For a simple vertical bar graph, we can use the geom_col() function. Let’s use that function by adding a second layer at the end of our code.

salaries %>%
  group_by(department) %>%
  summarize(median_wages=median(gross_wages)) %>%
  arrange(desc(median_wages)) %>% %>%
  head(5) %>%
  ggplot(aes(x=department, y=median_wages)) +
    geom_col()

A ggplot with columns

We could go on to style the visualization to look much nicer (including organizing the bars from high-to-low!), but simple visualizations like this will usually do the trick during the exploratory phase of data analysis.

Approaching a Question

When you start to answer the question you’ve posed the data, it is helpful to break up the question logically into multiple steps before you even write a single line of code.

For example, consider the question: Among the Police, Fire, and Public Works departments, which one had the highest median wage?

This question asks us to:

  • Include only certain kinds of observations (filter(), matching certain department criteria)

  • Apply an operation separately to each group (group_by(), using the department variable)

  • Calculate a summary statistic (summarize(), to get the median() value of the different gross_wages vectors)

  • Sort the information (arrange(), in descending (desc()) order by the median wage variable)

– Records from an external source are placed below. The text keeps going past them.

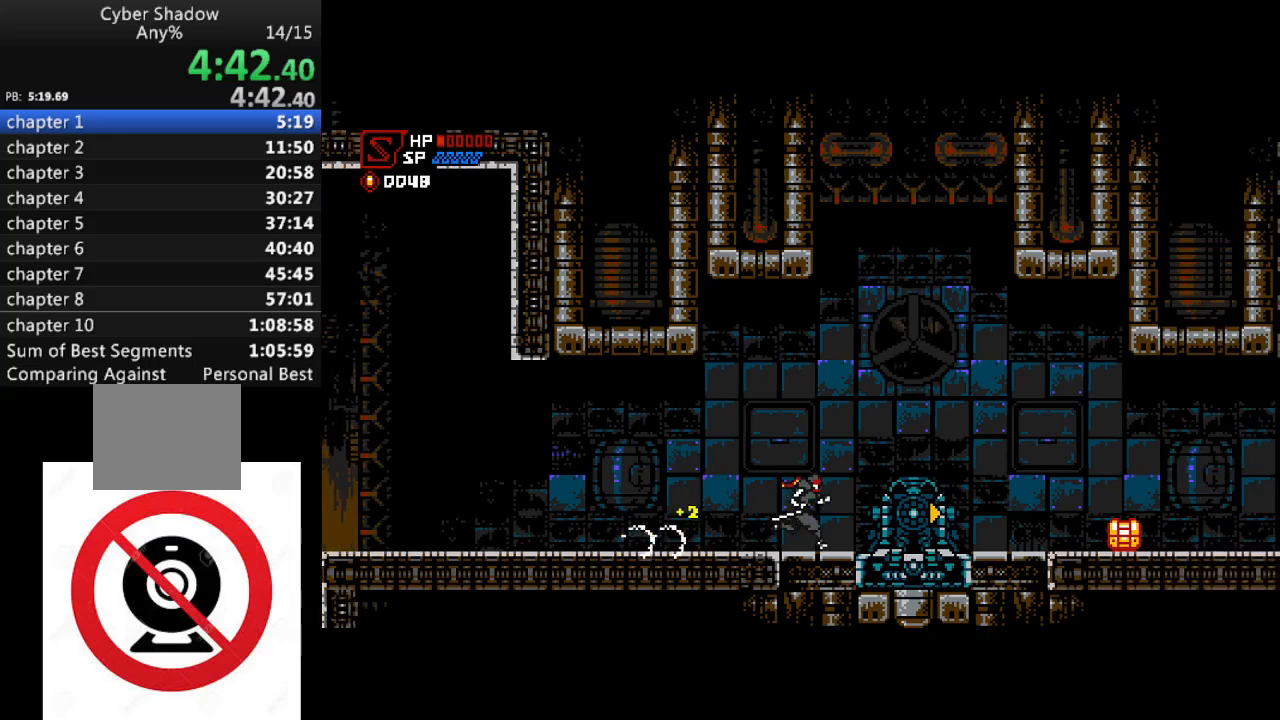
{"buttons": ["DPAD_RIGHT"], "left_stick": "center", "right_stick": "center", "events": []}
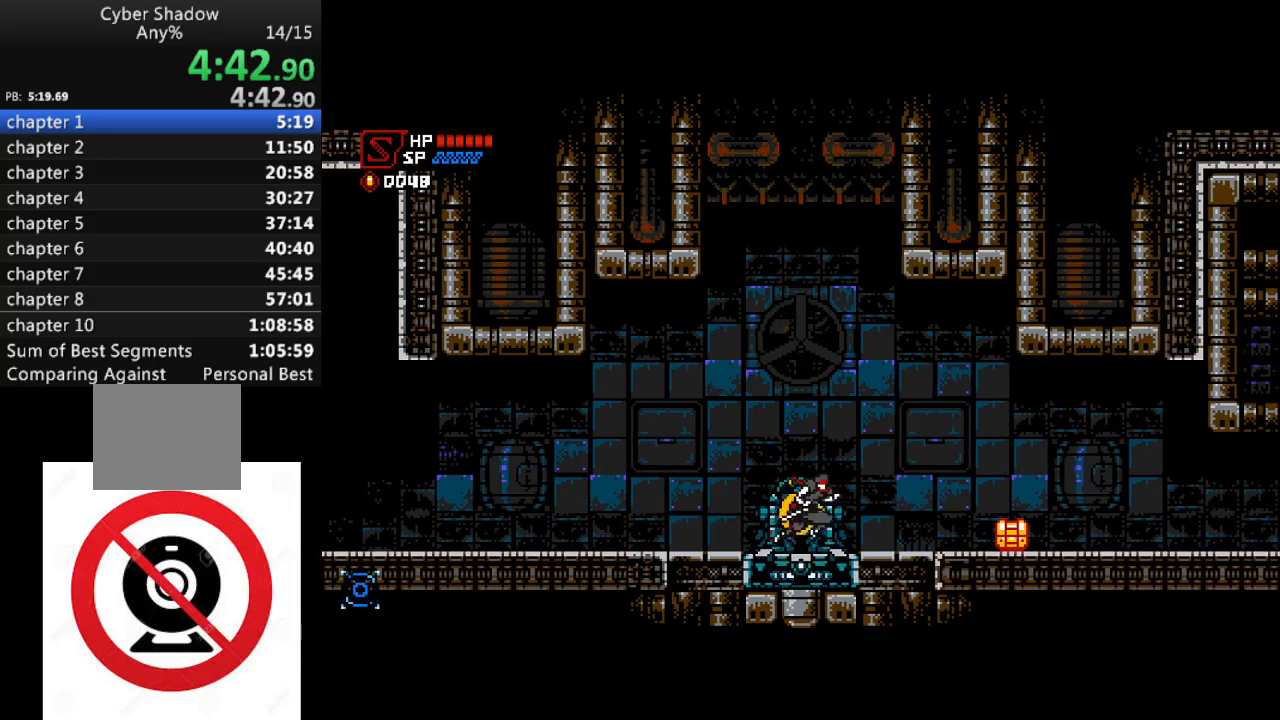
{"buttons": ["SQUARE", "DPAD_RIGHT"], "left_stick": "center", "right_stick": "center", "events": [[450, "SQUARE", "down"]]}
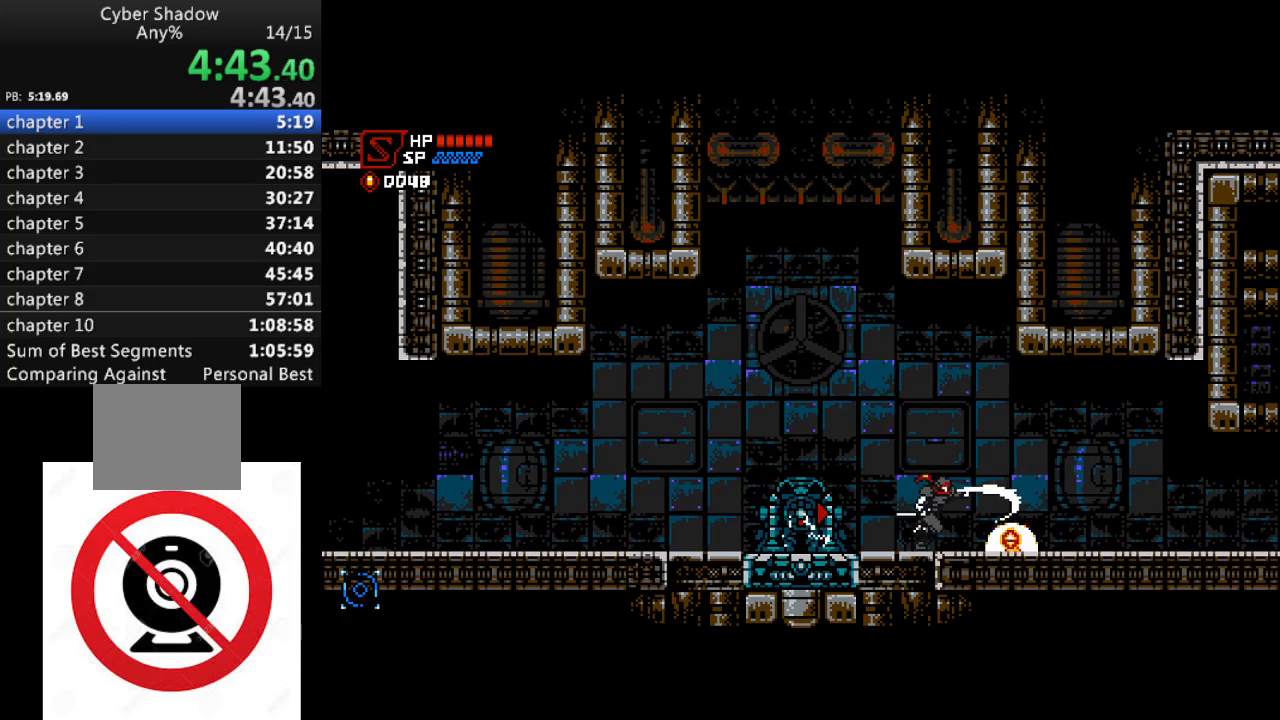
{"buttons": ["DPAD_RIGHT"], "left_stick": "center", "right_stick": "center", "events": [[50, "SQUARE", "up"]]}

Now that we know the logic of the question, we can translate it into the code below.

salaries %>%
  filter(department == "Police Department" | department == "Fire Department" | department == "Public Works") %>%
  group_by(department) %>%
  summarize(median_wages=median(gross_wages)) %>%
  arrange(desc(median_wages))
department median_wages
Police Department 74225.32
Fire Department 62794.99
Public Works 57070.48

Do note that the order of operations really matters here. If we execute the summarize() line before group_by(), it won’t work because it will have calculated a summary statistic for the entire dataset — and not separate statistics for each group.

I strongly suggest executing your code every time you add a new line, just so you can see what each line is doing and where any errors are popping up.